Over the course of six weeks, service providers aided by local officials moved 211 homeless people who had camped along the Venice boardwalk for more than a year. Most of them now have interim housing, mainly in hotels and motels. A handful went to the transitional shelter in Venice. Did it cost a lot of money? Yes. Did it take a lot of effort? Yes. In fact, it took a village — of outreach workers and others — to move and temporarily house the scores of people who had made the beach their home.

What it did not take was a force of 750 Los Angeles police officers, as was the case during the tense showdown at Echo Park Lake in the spring, when a large encampment there was cleared out. To be sure, there were police at Venice Beach. But according to city officials and the service providers at the nonprofit St. Joseph Center, which carried out the plan to move the beach dwellers into temporary housing, the police supported their efforts rather than complicating them.

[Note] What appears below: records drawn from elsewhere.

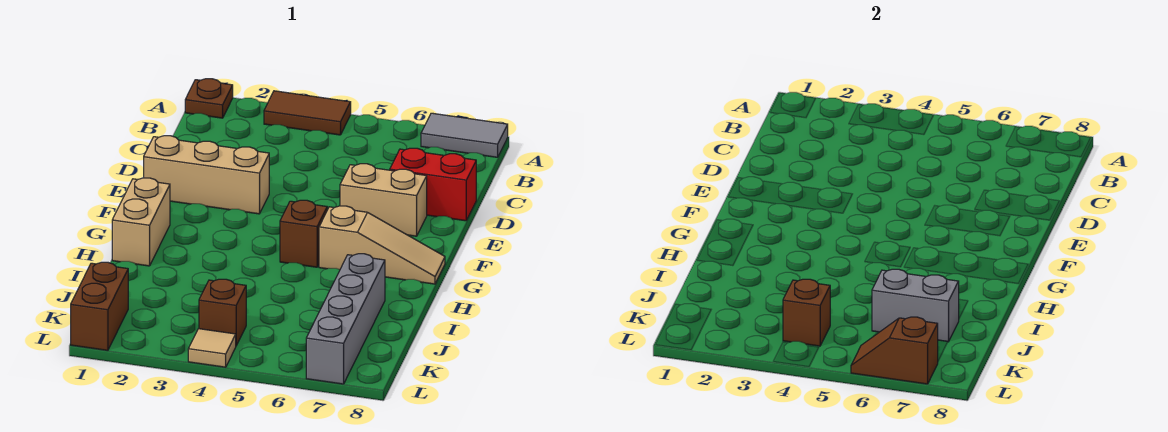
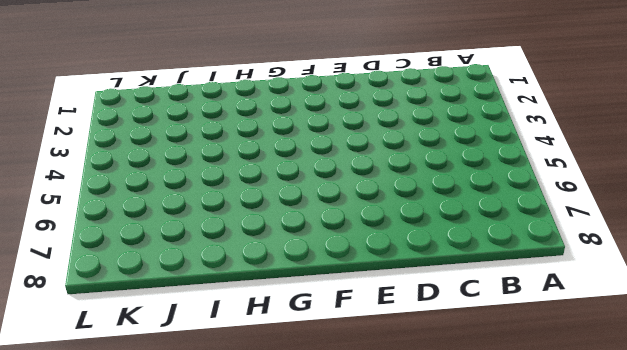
none -> brown plate A1 level 1
none -> brown tile A3:A4 level 1
none -> grey tile A7:A8 level 1

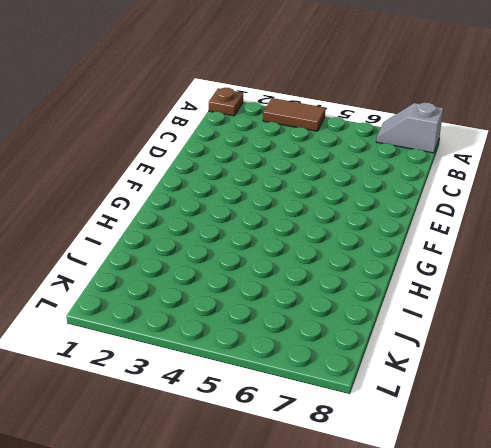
grey slope A7:A8 level 1 top 8 -> grey tile A7:A8 level 1
none -> red brick D7:D8 level 1
none -> tan brick E1:E3 level 1
none -> tan brick E6:E7 level 1

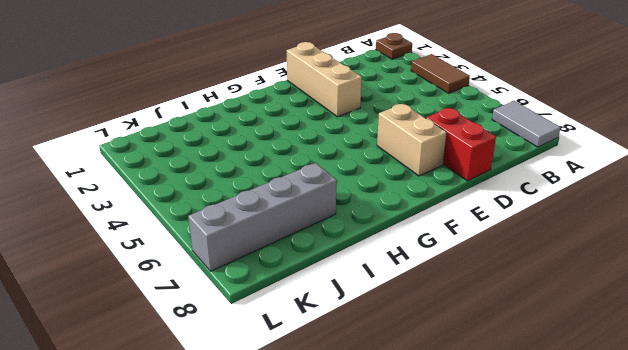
none -> tan brick G1:H1 level 1
none -> brown brick G5 level 1
none -> tan slope G6:G8 level 1 top 6

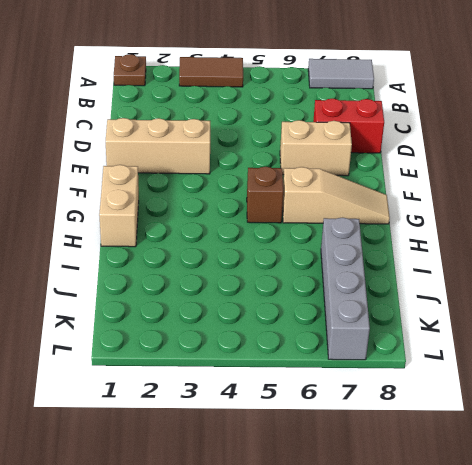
none -> brown brick K1:L1 level 1
none -> brown brick K4 level 1
none -> tan tile L4 level 1

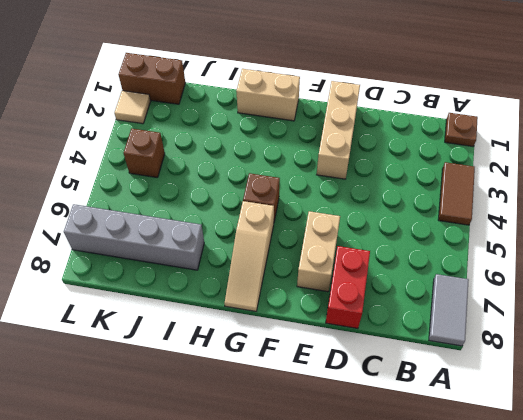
tan tile L2 level 1 -> tan tile L4 level 1
none -> grey brick J6:J7 level 2
none -> brown brick K4 level 2
none -> brown slope L6:L7 level 2 top 7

One big accomplishment: The effort gave lie to the trope that homeless people living on the street are “service resistant.” Even people who professed their love of the view of the ocean from their tents left for brick and mortar housing. The vast majority of people living by the boardwalk at the end of June agreed to take housing by the end of July. In the outreach effort, the St. Joseph Center team also connected with people who just showed up at the boardwalk wanting housing. The housing options set aside for the boardwalk encampment were finite, but the center and the Los Angeles Homeless Services Authority will work on finding more housing for people who came looking for it.